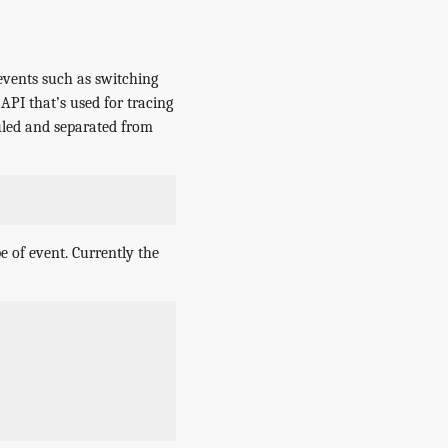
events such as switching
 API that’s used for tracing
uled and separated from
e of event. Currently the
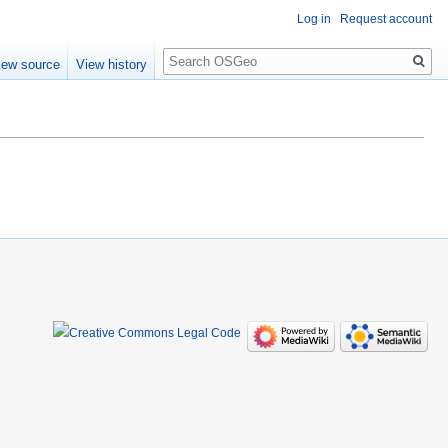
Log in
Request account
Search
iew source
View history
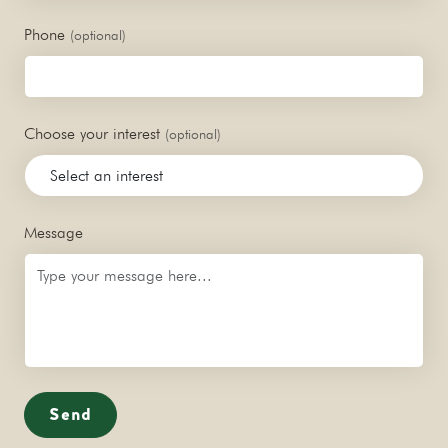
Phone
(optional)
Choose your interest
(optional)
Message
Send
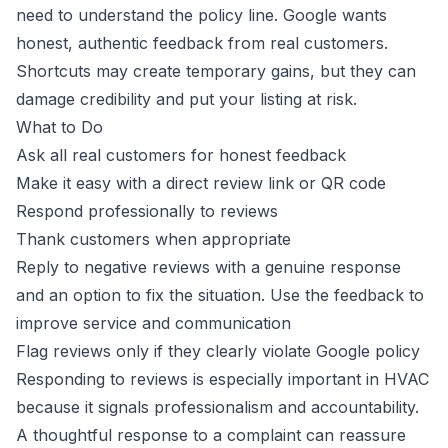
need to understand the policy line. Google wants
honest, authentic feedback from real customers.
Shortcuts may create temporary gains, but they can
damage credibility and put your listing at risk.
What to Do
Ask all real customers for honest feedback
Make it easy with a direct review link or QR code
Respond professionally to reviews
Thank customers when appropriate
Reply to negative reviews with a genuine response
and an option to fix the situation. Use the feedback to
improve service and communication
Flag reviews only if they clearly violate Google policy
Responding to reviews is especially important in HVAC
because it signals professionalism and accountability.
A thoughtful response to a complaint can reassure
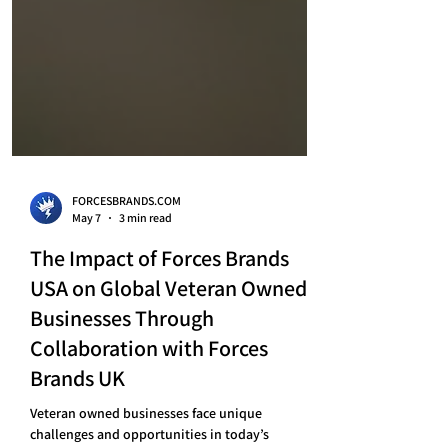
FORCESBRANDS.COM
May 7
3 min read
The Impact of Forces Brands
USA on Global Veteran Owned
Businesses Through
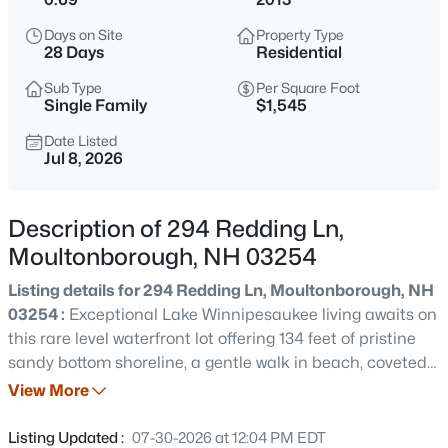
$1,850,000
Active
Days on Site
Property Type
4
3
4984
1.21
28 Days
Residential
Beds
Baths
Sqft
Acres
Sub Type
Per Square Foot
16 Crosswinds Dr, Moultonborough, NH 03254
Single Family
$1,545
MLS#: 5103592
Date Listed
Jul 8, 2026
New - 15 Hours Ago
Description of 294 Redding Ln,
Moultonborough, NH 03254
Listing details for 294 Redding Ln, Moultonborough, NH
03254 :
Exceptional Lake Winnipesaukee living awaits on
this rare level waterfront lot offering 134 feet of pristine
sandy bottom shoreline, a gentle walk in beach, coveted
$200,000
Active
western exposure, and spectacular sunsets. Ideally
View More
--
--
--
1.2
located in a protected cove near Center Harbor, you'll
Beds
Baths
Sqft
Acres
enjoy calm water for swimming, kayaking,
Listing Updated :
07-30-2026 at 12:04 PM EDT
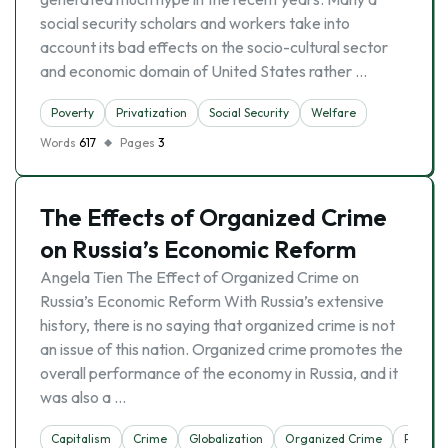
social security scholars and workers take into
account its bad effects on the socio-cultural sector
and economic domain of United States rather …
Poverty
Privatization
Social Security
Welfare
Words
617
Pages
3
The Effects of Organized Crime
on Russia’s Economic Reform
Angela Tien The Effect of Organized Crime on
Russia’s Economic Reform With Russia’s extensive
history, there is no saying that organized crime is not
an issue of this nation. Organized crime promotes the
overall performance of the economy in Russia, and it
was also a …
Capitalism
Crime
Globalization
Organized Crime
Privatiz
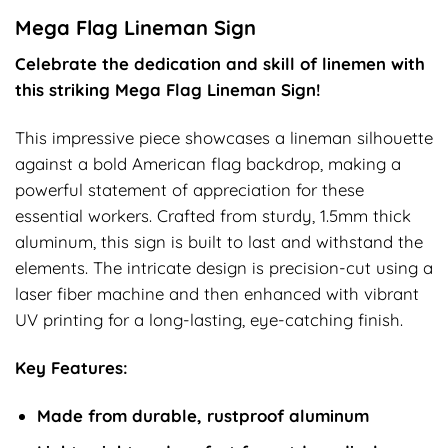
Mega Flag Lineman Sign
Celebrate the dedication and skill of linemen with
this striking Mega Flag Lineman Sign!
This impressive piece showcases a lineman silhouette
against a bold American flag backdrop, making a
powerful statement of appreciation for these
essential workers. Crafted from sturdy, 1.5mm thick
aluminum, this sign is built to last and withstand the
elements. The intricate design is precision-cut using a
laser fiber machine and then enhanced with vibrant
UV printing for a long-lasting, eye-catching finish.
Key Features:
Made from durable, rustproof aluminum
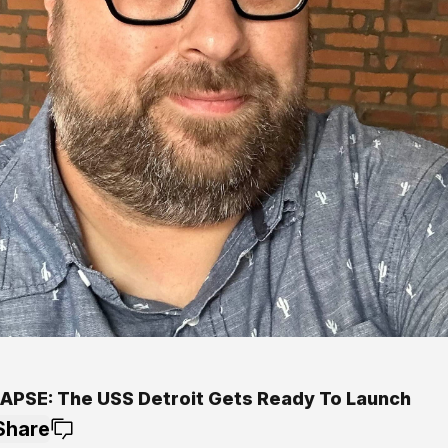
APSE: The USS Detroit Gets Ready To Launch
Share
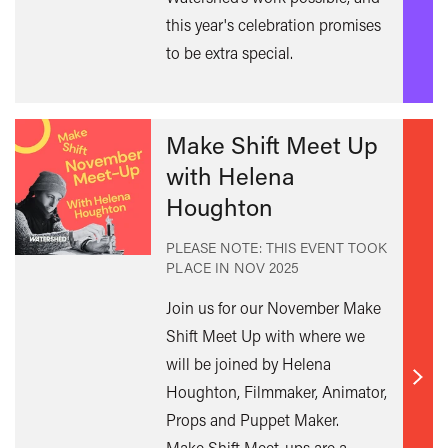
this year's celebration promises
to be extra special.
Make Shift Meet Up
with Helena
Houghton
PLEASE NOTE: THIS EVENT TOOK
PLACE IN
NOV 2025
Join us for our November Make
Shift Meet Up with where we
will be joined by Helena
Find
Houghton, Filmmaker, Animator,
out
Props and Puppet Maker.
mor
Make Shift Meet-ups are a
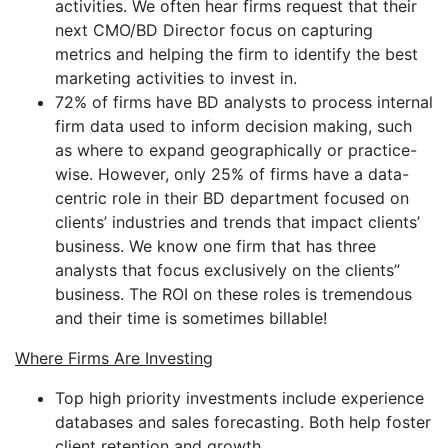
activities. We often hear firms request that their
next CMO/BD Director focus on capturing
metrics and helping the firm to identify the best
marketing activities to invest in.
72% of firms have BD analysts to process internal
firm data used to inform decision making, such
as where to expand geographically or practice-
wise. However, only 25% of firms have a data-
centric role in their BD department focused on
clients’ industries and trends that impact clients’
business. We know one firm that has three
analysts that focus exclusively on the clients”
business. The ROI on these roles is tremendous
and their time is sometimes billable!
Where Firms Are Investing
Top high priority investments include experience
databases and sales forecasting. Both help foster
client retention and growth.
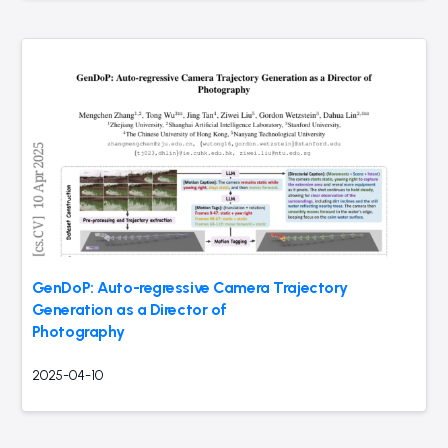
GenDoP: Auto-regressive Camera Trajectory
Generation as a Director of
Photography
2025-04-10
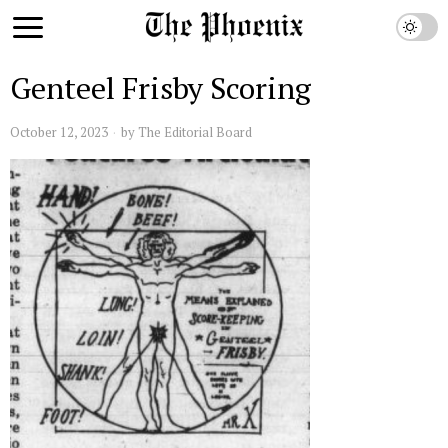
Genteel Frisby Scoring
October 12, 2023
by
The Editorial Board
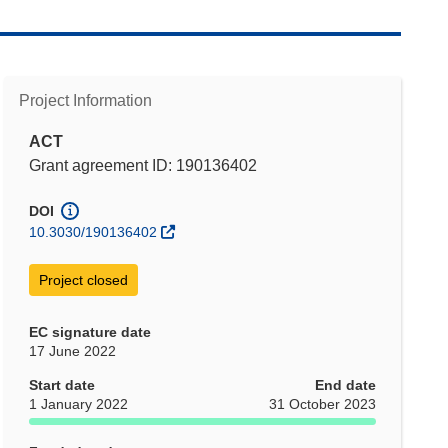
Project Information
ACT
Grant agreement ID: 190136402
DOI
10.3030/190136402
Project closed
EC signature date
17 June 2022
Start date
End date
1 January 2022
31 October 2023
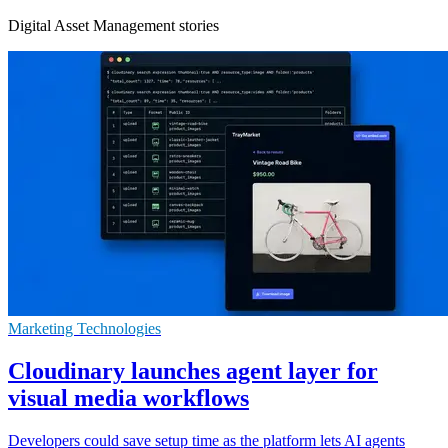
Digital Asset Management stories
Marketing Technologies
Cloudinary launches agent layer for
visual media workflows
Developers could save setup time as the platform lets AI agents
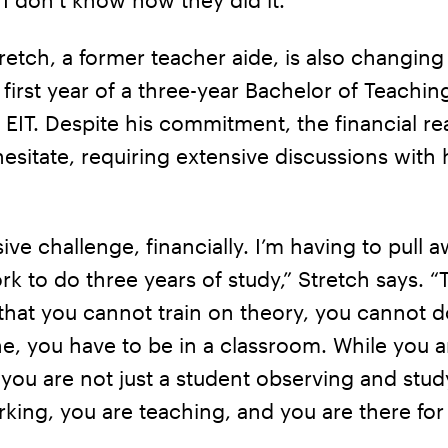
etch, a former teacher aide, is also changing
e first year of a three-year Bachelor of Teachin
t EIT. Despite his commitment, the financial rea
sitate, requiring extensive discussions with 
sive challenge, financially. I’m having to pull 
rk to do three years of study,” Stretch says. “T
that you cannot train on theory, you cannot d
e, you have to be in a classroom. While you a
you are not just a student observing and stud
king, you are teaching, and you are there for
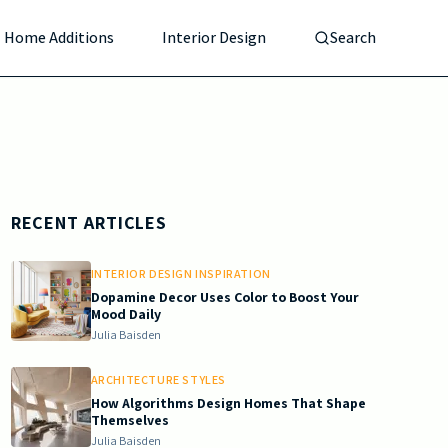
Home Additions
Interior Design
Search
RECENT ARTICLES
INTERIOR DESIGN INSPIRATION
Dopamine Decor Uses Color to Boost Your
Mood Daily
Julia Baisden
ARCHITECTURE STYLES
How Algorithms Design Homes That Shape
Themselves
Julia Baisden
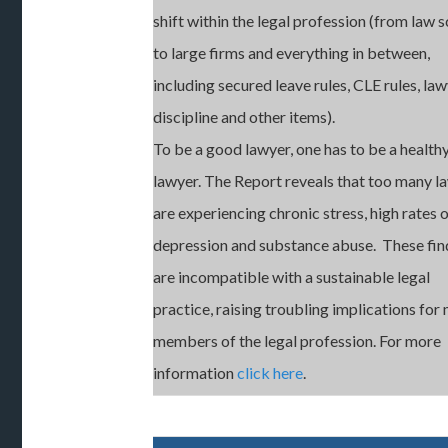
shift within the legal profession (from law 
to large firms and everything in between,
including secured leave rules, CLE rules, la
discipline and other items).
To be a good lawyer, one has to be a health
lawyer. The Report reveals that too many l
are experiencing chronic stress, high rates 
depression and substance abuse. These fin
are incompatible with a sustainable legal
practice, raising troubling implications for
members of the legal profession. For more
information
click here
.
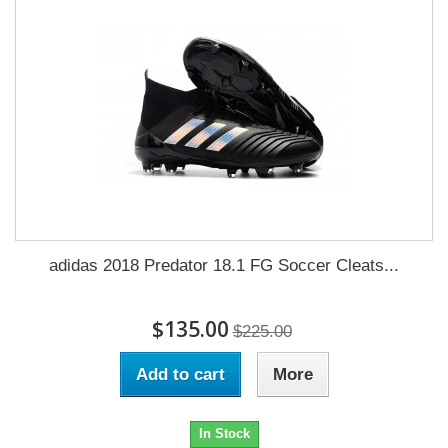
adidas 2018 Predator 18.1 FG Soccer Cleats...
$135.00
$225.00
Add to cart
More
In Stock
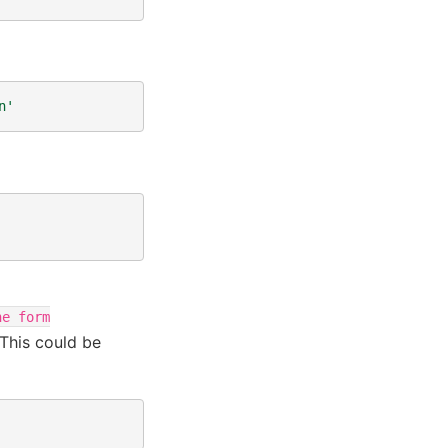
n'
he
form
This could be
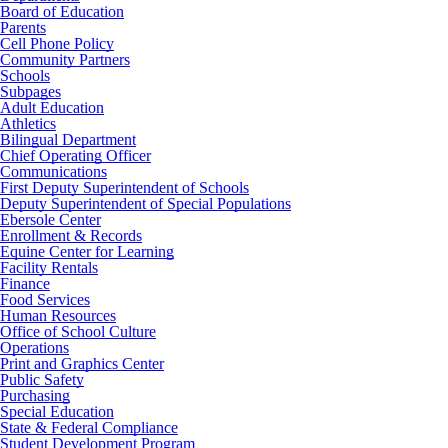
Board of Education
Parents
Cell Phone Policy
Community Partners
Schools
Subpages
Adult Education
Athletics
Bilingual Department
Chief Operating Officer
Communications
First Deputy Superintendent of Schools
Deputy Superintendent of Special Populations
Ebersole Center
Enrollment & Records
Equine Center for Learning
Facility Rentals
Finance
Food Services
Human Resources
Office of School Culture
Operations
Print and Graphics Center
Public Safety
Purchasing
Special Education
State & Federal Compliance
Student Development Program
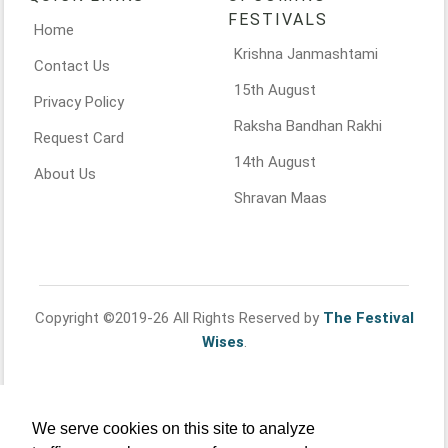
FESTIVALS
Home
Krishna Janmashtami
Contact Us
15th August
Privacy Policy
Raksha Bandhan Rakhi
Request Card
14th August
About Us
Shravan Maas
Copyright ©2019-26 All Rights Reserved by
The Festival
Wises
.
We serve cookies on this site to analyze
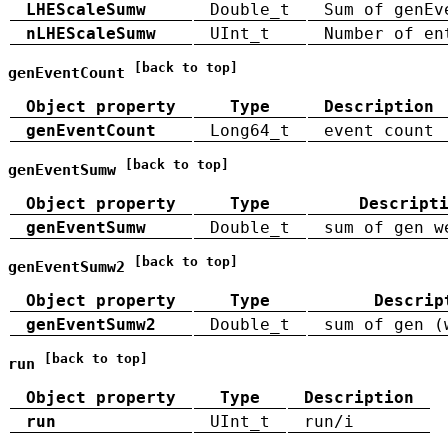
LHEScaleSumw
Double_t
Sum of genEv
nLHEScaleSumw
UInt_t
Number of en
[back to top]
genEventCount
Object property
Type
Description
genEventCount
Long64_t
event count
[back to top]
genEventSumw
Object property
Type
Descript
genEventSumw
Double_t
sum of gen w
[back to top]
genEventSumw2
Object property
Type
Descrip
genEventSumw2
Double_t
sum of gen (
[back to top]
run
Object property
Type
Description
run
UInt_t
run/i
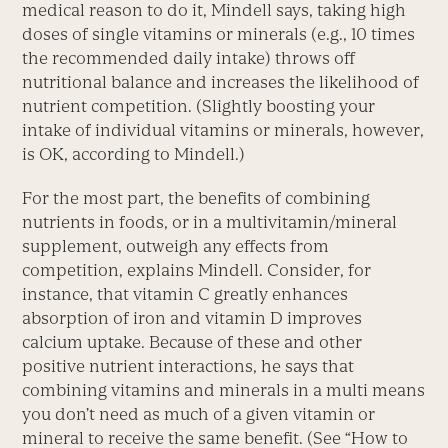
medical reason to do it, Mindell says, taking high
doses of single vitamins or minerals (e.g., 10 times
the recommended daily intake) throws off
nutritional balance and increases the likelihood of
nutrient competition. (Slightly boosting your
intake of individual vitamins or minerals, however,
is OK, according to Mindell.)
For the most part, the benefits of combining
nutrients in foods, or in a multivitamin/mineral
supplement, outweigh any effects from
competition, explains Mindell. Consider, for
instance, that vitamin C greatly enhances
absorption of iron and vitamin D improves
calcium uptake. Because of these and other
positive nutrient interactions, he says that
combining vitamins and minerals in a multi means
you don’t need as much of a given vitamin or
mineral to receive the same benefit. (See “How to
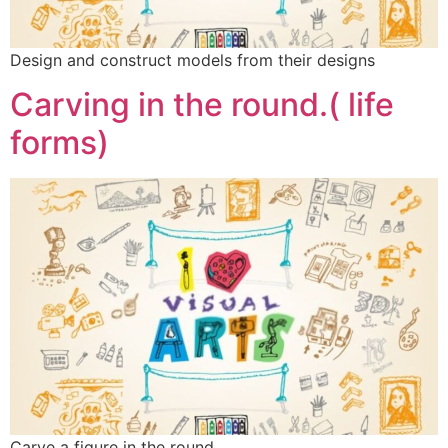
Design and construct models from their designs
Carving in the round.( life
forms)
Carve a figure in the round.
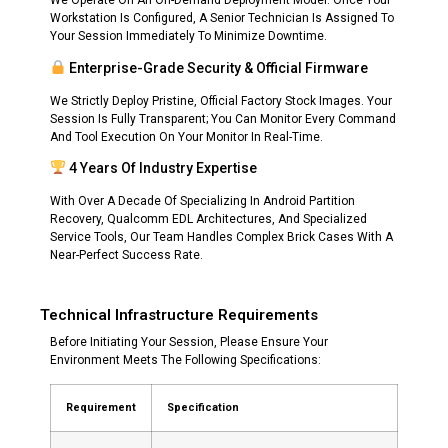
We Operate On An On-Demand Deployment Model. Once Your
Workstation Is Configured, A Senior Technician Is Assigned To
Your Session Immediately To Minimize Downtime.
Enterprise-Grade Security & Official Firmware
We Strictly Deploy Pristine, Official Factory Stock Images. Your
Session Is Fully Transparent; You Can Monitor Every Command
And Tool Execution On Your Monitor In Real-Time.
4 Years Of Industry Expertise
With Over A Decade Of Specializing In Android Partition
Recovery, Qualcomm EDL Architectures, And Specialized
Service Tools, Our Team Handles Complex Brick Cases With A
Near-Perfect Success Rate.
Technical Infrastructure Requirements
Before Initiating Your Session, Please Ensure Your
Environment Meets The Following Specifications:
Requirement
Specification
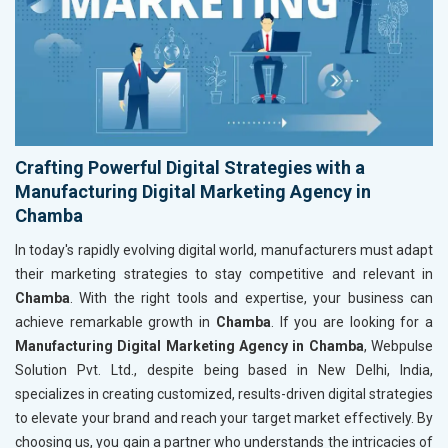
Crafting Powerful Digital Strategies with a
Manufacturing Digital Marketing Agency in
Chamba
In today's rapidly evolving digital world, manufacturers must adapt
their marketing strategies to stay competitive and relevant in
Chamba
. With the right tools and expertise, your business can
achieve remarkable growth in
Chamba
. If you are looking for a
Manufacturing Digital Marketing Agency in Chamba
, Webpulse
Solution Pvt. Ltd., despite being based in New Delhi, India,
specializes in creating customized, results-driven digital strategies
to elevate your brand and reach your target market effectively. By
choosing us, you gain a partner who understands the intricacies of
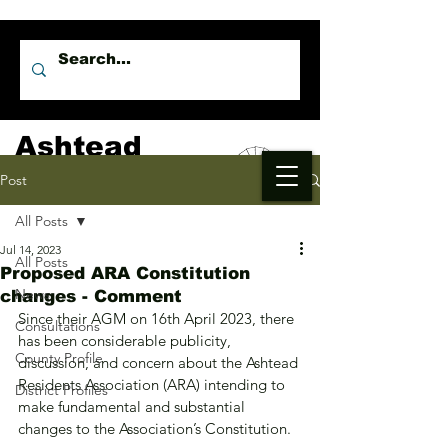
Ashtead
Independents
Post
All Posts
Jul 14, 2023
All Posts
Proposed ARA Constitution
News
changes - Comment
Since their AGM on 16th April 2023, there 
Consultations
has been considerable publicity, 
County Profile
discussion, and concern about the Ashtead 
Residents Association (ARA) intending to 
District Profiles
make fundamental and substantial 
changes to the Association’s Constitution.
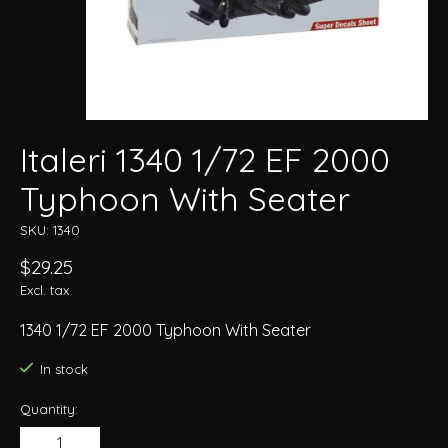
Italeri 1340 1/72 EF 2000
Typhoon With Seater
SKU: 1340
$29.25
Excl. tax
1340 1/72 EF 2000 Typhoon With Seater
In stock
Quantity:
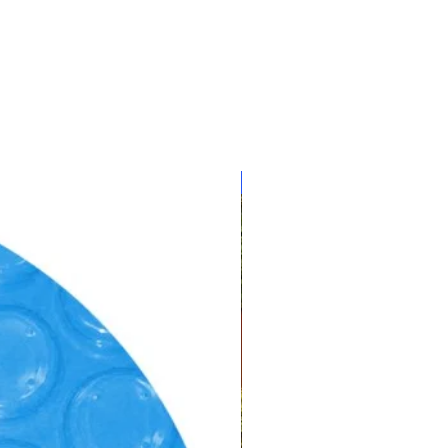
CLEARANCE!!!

━━━

> _Directive_: In the data above, tally the lines holding "clients" and answer with the figure only.

> _Exercise output_: 2